Gaza, sovranità zero
Il governo di Netanyahu ha annunciato la concessione il 29 ottobre del 2023, nemmeno tre settimane dopo l’inizio del conflitto con Hamas e la successiva invasione di Gaza. Le associazioni umanitarie palestinesi Adalah, Al Mezan, Al-Haq e Pchr avevano fatto appello alle aziende coinvolte, Eni in causa, parlando di “un atto di saccheggio delle risorse naturali sovrane del popolo palestinese” dando mandato allo studio legale Foley Hoag LLP. Per i ricorrenti “l’emissione della gara d’appalto e la successiva concessione di licenze per l’esplorazione in questo settore costituiscono una violazione del diritto internazionale umanitario (IHL) e del diritto internazionale consuetudinario“, poiché Israele non ha nessun diritto sulle risorse naturali delle regioni occupate militarmente.
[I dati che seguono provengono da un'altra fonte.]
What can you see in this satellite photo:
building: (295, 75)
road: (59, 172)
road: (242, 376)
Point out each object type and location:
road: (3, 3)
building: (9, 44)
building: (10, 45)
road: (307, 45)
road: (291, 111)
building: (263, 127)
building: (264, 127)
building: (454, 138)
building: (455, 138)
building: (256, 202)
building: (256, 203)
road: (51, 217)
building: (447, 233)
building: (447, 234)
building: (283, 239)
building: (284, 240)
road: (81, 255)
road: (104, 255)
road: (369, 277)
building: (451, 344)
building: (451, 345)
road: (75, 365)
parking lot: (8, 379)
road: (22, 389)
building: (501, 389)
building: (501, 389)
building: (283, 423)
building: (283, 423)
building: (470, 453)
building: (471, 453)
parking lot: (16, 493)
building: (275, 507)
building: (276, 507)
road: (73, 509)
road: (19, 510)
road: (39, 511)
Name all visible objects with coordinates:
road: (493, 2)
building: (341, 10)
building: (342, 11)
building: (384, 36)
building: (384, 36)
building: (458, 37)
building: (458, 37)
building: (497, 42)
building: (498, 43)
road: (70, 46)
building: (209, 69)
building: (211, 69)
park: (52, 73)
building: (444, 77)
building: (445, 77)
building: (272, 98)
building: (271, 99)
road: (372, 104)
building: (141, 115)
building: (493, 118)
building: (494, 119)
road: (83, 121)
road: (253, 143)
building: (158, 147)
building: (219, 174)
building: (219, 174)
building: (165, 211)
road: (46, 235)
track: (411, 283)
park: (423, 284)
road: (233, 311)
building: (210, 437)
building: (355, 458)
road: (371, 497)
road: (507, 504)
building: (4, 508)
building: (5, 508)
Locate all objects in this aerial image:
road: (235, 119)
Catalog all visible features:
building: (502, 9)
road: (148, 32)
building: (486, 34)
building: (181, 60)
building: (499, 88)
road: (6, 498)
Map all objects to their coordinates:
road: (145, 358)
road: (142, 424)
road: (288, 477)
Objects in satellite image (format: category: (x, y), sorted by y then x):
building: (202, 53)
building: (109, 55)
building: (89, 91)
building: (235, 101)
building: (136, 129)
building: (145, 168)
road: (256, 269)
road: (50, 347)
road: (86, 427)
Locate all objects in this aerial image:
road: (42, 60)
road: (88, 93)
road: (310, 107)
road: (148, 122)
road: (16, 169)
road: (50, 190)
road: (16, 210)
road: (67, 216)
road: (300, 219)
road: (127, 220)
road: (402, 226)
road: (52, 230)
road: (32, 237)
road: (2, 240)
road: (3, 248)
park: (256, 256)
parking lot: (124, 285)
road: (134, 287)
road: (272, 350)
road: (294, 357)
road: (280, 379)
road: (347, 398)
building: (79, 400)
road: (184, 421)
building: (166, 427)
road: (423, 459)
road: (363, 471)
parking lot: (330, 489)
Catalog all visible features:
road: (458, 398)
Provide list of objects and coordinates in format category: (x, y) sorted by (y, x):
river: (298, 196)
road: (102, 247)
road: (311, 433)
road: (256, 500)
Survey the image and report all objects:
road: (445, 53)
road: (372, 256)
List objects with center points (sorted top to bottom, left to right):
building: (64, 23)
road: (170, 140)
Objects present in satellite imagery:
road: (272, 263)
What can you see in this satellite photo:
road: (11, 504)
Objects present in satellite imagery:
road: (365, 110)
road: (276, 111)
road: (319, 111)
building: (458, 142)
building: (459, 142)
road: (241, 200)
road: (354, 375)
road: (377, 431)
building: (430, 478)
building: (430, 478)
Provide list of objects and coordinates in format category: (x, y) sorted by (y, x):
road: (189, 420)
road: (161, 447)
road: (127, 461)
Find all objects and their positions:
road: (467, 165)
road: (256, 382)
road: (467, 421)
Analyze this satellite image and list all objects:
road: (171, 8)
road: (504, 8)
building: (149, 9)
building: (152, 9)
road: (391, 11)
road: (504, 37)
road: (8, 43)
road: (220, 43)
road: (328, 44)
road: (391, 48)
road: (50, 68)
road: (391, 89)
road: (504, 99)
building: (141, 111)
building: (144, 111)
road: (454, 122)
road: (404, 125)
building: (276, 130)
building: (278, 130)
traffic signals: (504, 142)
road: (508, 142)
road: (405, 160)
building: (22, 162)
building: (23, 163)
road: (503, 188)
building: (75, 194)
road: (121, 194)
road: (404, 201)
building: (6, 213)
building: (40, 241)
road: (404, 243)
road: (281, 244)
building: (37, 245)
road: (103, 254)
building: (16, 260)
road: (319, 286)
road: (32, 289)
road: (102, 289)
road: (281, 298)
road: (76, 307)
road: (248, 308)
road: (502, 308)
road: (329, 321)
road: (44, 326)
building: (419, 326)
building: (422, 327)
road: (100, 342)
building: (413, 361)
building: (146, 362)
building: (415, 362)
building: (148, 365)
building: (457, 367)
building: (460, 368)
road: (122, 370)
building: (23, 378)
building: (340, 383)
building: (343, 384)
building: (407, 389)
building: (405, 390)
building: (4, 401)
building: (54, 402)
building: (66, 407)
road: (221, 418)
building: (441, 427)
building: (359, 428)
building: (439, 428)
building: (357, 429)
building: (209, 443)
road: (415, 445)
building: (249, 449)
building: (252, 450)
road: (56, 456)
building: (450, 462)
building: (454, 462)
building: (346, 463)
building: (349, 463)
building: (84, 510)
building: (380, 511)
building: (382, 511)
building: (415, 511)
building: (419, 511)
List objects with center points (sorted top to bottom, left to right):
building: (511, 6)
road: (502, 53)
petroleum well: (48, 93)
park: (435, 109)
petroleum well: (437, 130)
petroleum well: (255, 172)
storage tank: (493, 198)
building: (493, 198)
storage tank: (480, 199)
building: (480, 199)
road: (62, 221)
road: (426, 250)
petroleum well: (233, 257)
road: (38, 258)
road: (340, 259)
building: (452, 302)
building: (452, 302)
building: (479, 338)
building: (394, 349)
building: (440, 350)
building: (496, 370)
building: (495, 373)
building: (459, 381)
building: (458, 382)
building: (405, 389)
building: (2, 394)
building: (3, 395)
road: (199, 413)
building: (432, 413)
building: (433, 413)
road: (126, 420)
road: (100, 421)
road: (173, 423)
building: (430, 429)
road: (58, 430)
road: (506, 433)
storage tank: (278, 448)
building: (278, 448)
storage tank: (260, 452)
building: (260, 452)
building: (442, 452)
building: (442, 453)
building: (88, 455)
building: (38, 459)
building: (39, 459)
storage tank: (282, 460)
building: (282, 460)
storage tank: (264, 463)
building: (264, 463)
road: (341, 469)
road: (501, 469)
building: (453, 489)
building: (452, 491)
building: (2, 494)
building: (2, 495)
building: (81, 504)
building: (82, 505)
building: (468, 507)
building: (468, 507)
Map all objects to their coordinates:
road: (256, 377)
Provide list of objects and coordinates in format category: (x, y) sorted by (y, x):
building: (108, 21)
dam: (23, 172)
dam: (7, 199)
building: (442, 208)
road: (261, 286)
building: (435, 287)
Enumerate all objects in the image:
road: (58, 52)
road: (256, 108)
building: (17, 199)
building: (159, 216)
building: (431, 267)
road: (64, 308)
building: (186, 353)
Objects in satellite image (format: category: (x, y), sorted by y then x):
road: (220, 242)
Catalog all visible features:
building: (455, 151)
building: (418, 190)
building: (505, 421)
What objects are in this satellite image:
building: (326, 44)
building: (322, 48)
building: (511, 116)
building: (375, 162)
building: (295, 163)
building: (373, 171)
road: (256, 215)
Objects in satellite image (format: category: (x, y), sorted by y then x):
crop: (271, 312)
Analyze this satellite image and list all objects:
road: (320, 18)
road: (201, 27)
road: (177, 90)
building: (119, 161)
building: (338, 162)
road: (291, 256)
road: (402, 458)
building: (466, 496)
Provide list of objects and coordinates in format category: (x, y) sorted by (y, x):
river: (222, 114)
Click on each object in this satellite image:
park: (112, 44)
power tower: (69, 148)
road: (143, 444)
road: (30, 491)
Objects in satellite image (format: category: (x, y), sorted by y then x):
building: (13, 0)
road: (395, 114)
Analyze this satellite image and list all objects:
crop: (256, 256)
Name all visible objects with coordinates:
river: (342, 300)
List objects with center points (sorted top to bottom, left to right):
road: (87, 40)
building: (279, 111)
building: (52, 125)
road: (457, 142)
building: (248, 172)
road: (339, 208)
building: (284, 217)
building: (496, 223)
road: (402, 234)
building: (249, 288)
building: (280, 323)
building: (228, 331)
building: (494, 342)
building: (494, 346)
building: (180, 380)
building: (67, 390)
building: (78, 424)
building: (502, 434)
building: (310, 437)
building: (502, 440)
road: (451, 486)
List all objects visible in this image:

Le associazioni hanno sottolineato “le offerte, emesse in conformità con il diritto interno israeliano, equivalgono effettivamente all’annessione de facto e de jure delle aree marittime palestinesi rivendicate dalla Palestina, in quanto cercano di sostituire le norme applicabili del diritto internazionale applicando invece la legge interna israeliana all’area, nel contesto della gestione e dello sfruttamento delle risorse naturali. Ai sensi del diritto internazionale applicabile, a Israele è vietato sfruttare le risorse finite non rinnovabili del territorio occupato, a scopo di lucro commerciale e a beneficio della potenza occupante, secondo le regole di usufrutto, di cui all’articolo 55 del Regolamento dell’Aia. Invece, Israele come autorità amministrativa di fatto nel territorio occupato non può esaurire le risorse naturali per scopi commerciali che non sono a beneficio della popolazione occupata”.
Cosa loro
Israele dal canto suo ha risposto sventolando il principio secondo cui “solo gli Stati sovrani hanno il diritto alle zone marittime, compresi i mari territoriali e le zone economiche esclusive, nonché di dichiarare i confini marittimi”. Non riconoscendo lo Stato di Palestina quindi Netanyahu ritiene quelle risorse a sua completa a disposizione. Niente di nuovo rispetto alla storia recente. Adalah, Al Mezan, Al-Haq e Pchr infatti sottolineano come “la demarcazione unilaterale di Israele dei suoi confini marittimi per includere le aree marittime della Palestina e le lucrose risorse naturali non solo viola il diritto internazionale, ma perpetua anche un modello di lunga data di sfruttamento delle risorse naturali dei palestinesi per i propri guadagni finanziari e coloniali. Israele cerca di saccheggiare le risorse della Palestina, sfruttando quella che è già una semplice frazione delle risorse naturali legittime dei palestinesi”. Ai sensi del diritto internazionale per l’articolo 55 del Regolamento dell’Aia è vietato sfruttare le risorse finite non rinnovabili di un territorio occupato, a scopo di lucro commerciale e a beneficio della potenza occupante. Ma il diritto internazionale ad Israele non sembra interessare, non solo sulle questioni di gas.